* _Task details_
Lines before the one containing "1183,1061 1193,855 1206,836" are not wanted. Transcribe that line and all after it exactly, to the end of the entries.
══ Record set ══
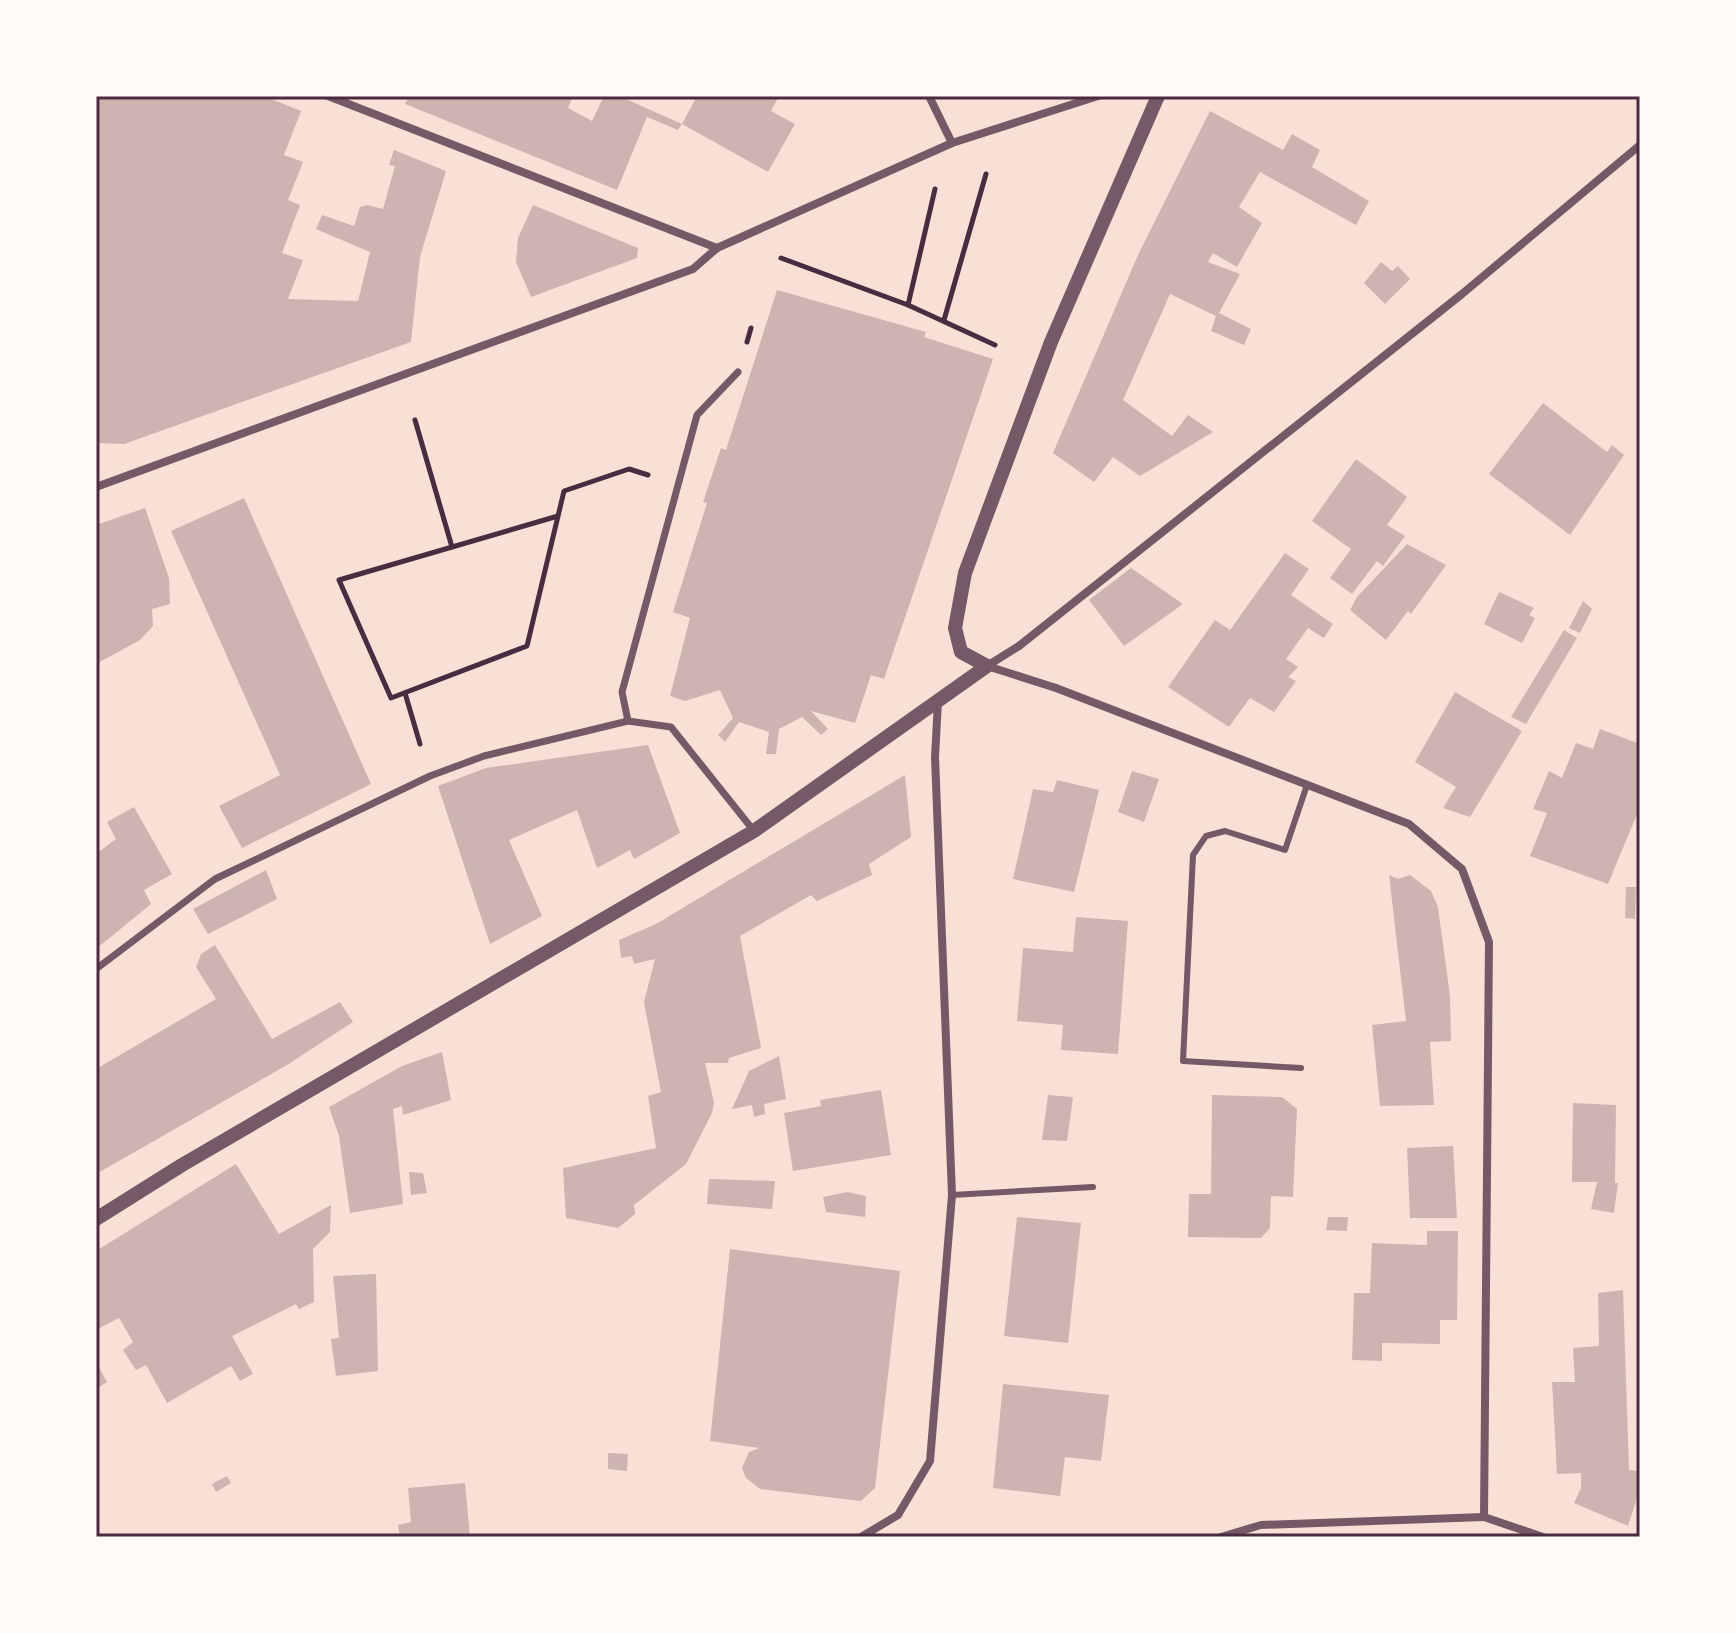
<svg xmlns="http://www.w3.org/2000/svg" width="1736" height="1633" viewBox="0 0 1736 1633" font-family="'Source Sans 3',sans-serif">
<rect width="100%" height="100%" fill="#f7e1d7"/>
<g fill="#ccb4b1">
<polygon points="96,96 264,96 301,111 284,155 303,162 288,200 300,205 282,253 303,260 288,299 358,301 370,252 316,229 322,215 354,226 360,207 368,205 383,209 395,166 389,165 394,150 446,171 420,257 411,342 124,444 96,443"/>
<polygon points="409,96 573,96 568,108 592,121 604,96 619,96 682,124 678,130 647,117 617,190 405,104"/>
<polygon points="697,96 779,96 771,111 795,124 768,172 682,124"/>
<polygon points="1210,111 1283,150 1292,134 1320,150 1312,167 1369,201 1356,225 1260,172 1239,207 1262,223 1237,267 1213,253 1208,262 1240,274 1219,313 1251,329 1244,345 1211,331 1216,316 1170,294 1123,400 1172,436 1188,415 1213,432 1140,476 1113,457 1094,482 1053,453 1138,255"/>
<polygon points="533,205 638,248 637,258 531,297 516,262 518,238"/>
<polygon points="1381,262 1392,271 1398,266 1410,279 1385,304 1364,283"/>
<polygon points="777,290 926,332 924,337 993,359 884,679 871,675 855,723 811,711 828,729 821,735 802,717 779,729 776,754 766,754 769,732 739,722 725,742 718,735 733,718 720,690 685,701 670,696 690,618 673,612 707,503 703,502 721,448 726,450"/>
<polygon points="1543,403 1607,452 1612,445 1624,455 1570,535 1489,474"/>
<polygon points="1356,459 1407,497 1387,525 1405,536 1383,566 1377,561 1352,594 1330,578 1351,549 1312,521"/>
<polygon points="244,498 371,784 242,848 219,806 280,775 171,531"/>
<polygon points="145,508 169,578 170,604 152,609 153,626 140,640 96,664 96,525"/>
<polygon points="1407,544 1446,565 1411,614 1408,611 1386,640 1350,610 1357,597"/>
<polygon points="1285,553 1309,569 1291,595 1333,624 1324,638 1308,628 1286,659 1298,667 1288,677 1296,681 1274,712 1250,698 1229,727 1168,687 1215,620 1230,630"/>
<polygon points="1131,568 1183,604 1124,646 1089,600"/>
<polygon points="1499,592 1534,608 1529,615 1535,618 1522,643 1484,624"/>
<polygon points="1583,601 1592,609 1580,633 1569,628"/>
<polygon points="1564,630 1577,638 1526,724 1511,717"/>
<polygon points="1455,692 1522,731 1470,817 1443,808 1456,787 1415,762"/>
<polygon points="1600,729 1640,744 1640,807 1608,884 1530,856 1547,813 1533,809 1549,771 1562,778 1576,743 1593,749"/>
<polygon points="648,745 680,833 634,859 630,850 597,868 577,810 509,840 542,916 490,944 438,786 486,768"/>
<polygon points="1132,771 1159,779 1144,822 1118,812"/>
<polygon points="905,775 911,837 869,864 872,875 817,901 811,895 740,936 761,1048 729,1058 728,1063 705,1063 714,1103 712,1113 686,1164 634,1205 635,1214 618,1228 566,1218 563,1168 656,1148 648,1096 661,1092 644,1002 655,959 634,964 632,956 621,958 619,940 656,924"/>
<polygon points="1057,780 1099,790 1074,892 1013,879 1033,789 1053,792"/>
<polygon points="134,807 172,874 144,890 151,904 96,949 96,854 116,839 107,822"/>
<polygon points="266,870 277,899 208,934 193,909"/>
<polygon points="1389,875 1398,879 1410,875 1431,891 1438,907 1450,996 1451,1041 1430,1042 1434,1105 1380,1106 1372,1025 1406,1021"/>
<polygon points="1626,887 1636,887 1635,919 1625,918"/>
<polygon points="1076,917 1128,921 1118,1054 1061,1050 1063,1025 1017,1021 1023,948 1073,952"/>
<polygon points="215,945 272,1039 340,1002 353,1022 287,1065 96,1174 96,1069 216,999 196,967 201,954"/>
<polygon points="442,1052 451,1100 403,1115 402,1106 393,1109 403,1204 350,1213 339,1136 329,1107 402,1066"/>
<polygon points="779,1056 786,1099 764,1104 765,1114 754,1117 752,1105 732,1109 749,1071"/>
<polygon points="881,1090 891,1155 793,1171 784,1113 821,1106 820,1100"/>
<polygon points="1048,1095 1073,1097 1067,1141 1042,1140"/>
<polygon points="1212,1095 1282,1097 1297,1109 1293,1197 1271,1196 1270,1228 1261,1238 1188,1237 1189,1194 1211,1194"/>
<polygon points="1573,1103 1616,1105 1615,1183 1618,1183 1614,1213 1591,1209 1597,1182 1572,1182"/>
<polygon points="1453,1146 1457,1218 1410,1218 1407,1148"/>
<polygon points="236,1164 279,1234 331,1205 330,1232 313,1249 314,1302 299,1309 296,1304 232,1336 253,1374 240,1381 231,1366 167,1403 146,1365 136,1370 123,1350 133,1342 119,1318 96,1330 96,1251"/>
<polygon points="409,1172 423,1173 427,1193 411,1195"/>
<polygon points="709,1179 775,1181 772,1209 707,1204"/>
<polygon points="847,1192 866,1196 865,1217 826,1212 823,1197"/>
<polygon points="1017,1217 1081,1223 1068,1343 1004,1336"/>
<polygon points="1328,1217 1348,1217 1347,1231 1326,1230"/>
<polygon points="1427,1231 1458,1231 1457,1320 1440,1320 1440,1344 1382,1343 1382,1361 1352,1360 1354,1293 1370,1293 1372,1243 1427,1245"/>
<polygon points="730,1249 900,1271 875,1488 861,1501 760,1489 746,1478 742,1468 749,1452 759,1448 710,1441"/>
<polygon points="376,1274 378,1371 336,1376 331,1339 339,1338 333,1276"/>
<polygon points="1623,1290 1629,1470 1638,1471 1638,1495 1628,1526 1574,1503 1581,1488 1581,1473 1557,1474 1552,1382 1575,1382 1573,1348 1599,1346 1598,1293"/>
<polygon points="96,1362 107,1382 96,1389"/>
<polygon points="1003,1384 1109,1395 1101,1461 1065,1457 1060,1496 993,1488"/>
<polygon points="608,1453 628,1454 627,1471 608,1469"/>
<polygon points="227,1476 231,1483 216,1492 212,1484"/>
<polygon points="465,1483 470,1537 400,1537 398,1525 411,1522 408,1488"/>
</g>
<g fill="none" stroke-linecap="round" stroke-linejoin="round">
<g stroke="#4a2c40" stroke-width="5">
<polyline points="781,258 908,305 995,345"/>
<polyline points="908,305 935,189"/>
<polyline points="944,320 986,174"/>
<polyline points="747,342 751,328"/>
<polyline points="415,420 452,547"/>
<polyline points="558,516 339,580 391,698 527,646 564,491 629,469 648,475"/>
<polyline points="405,693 420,744"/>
</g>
<g stroke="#755966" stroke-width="6">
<polyline points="1301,1068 1183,1061 1193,855 1206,836 1225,831 1285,850 1307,785"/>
<polyline points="952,1195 1093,1187"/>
</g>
<g stroke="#755966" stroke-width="7">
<polyline points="628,721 622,692 697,415 738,372"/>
<polyline points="96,969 215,879 430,776 484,756 628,721 671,727 754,831"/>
</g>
<g stroke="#755966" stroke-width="8">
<polyline points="328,96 717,248"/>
<polyline points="929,96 952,143"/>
<polyline points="96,487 693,269 717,248 952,143 1098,96"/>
<polyline points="987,666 1056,688 1409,824 1462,869 1489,942 1484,1517 1543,1537"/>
<polyline points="987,666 1019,646 1462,294 1640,145"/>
<polyline points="861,1537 898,1515 930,1461 952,1195 935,757 938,701"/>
<polyline points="1221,1537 1261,1525 1484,1517"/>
</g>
<polyline stroke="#755966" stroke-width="14" points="96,1219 182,1165 754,831 987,666 961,652 955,628 965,573 1051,342 1158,96"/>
</g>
<rect width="1736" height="1633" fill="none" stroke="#fffaf5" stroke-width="196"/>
<rect x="98" y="98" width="1540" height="1437" fill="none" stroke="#4a2c40" stroke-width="3"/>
</svg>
═══
* _Problem solution_
<polyline points="1301,1068 1183,1061 1193,855 1206,836 1225,831 1285,850 1307,785"/>
<polyline points="952,1195 1093,1187"/>
</g>
<g stroke="#755966" stroke-width="7">
<polyline points="628,721 622,692 697,415 738,372"/>
<polyline points="96,969 215,879 430,776 484,756 628,721 671,727 754,831"/>
</g>
<g stroke="#755966" stroke-width="8">
<polyline points="328,96 717,248"/>
<polyline points="929,96 952,143"/>
<polyline points="96,487 693,269 717,248 952,143 1098,96"/>
<polyline points="987,666 1056,688 1409,824 1462,869 1489,942 1484,1517 1543,1537"/>
<polyline points="987,666 1019,646 1462,294 1640,145"/>
<polyline points="861,1537 898,1515 930,1461 952,1195 935,757 938,701"/>
<polyline points="1221,1537 1261,1525 1484,1517"/>
</g>
<polyline stroke="#755966" stroke-width="14" points="96,1219 182,1165 754,831 987,666 961,652 955,628 965,573 1051,342 1158,96"/>
</g>
<rect width="1736" height="1633" fill="none" stroke="#fffaf5" stroke-width="196"/>
<rect x="98" y="98" width="1540" height="1437" fill="none" stroke="#4a2c40" stroke-width="3"/>
</svg>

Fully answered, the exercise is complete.